**YOUR INSTRUCTIONS:** Skip the pictures. Give all the data again exactly.

**DATA FOR THIS EXERCISE:**
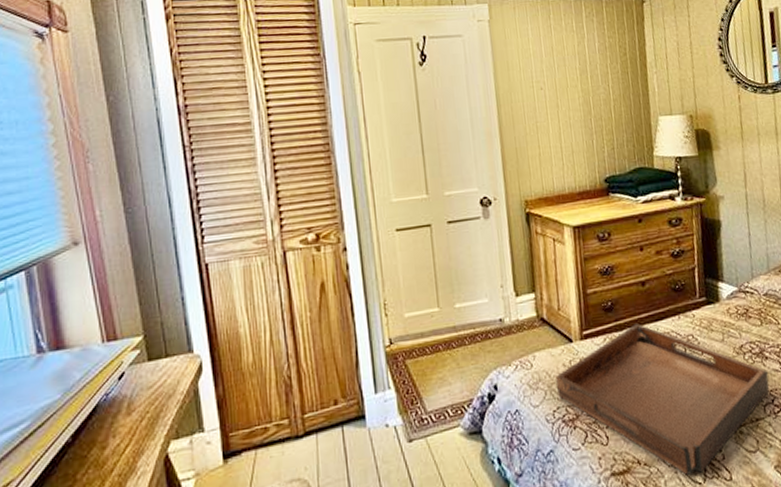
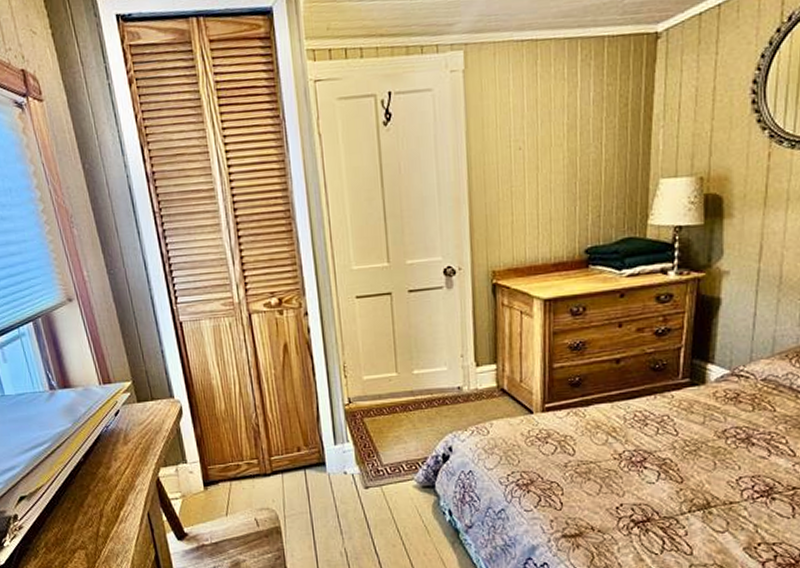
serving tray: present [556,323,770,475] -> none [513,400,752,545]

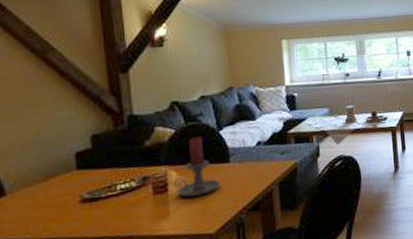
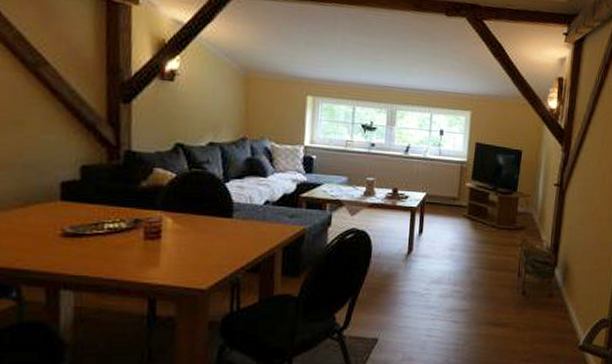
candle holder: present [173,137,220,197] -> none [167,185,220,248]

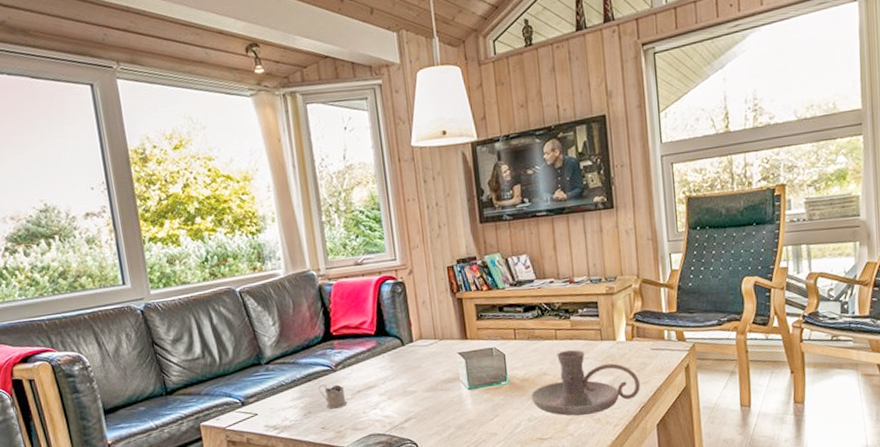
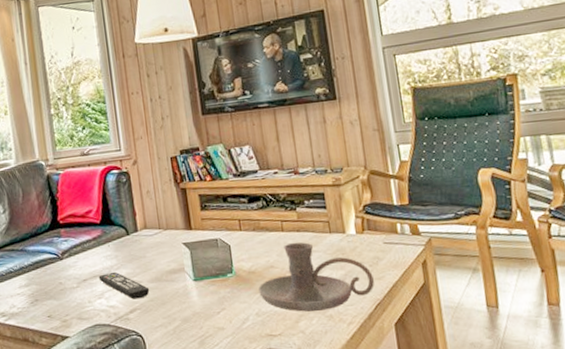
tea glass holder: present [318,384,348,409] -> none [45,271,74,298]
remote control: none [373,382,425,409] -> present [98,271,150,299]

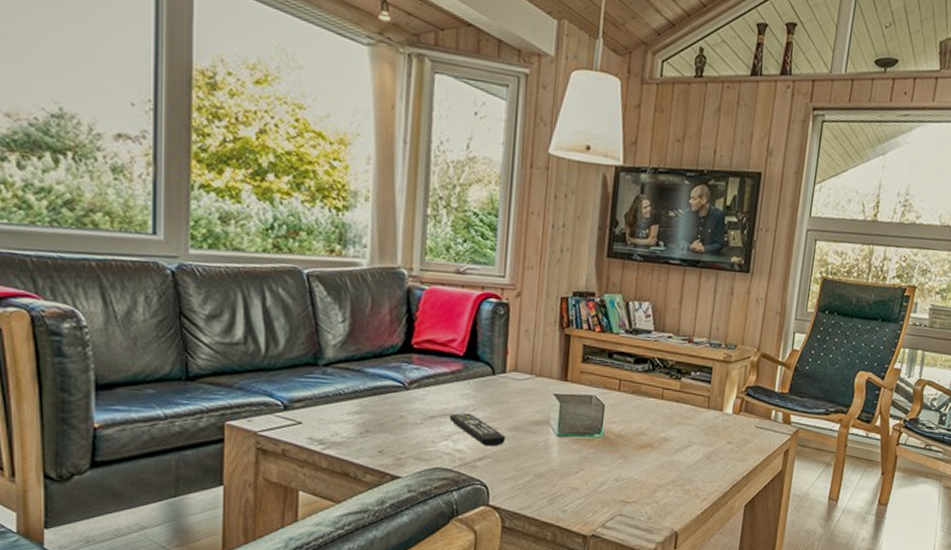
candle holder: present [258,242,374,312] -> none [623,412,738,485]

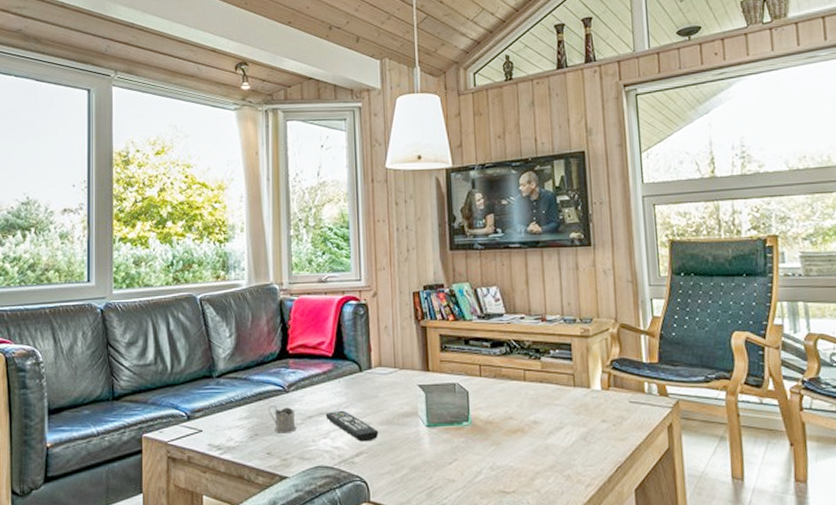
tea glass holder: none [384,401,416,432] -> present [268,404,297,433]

**WRITTEN REPLY:**
serving tray: present [556,323,770,475] -> none [513,400,752,545]

candle holder: present [173,137,220,197] -> none [167,185,220,248]

tea glass holder: present [318,384,348,409] -> none [45,271,74,298]
remote control: none [373,382,425,409] -> present [98,271,150,299]

candle holder: present [258,242,374,312] -> none [623,412,738,485]

tea glass holder: none [384,401,416,432] -> present [268,404,297,433]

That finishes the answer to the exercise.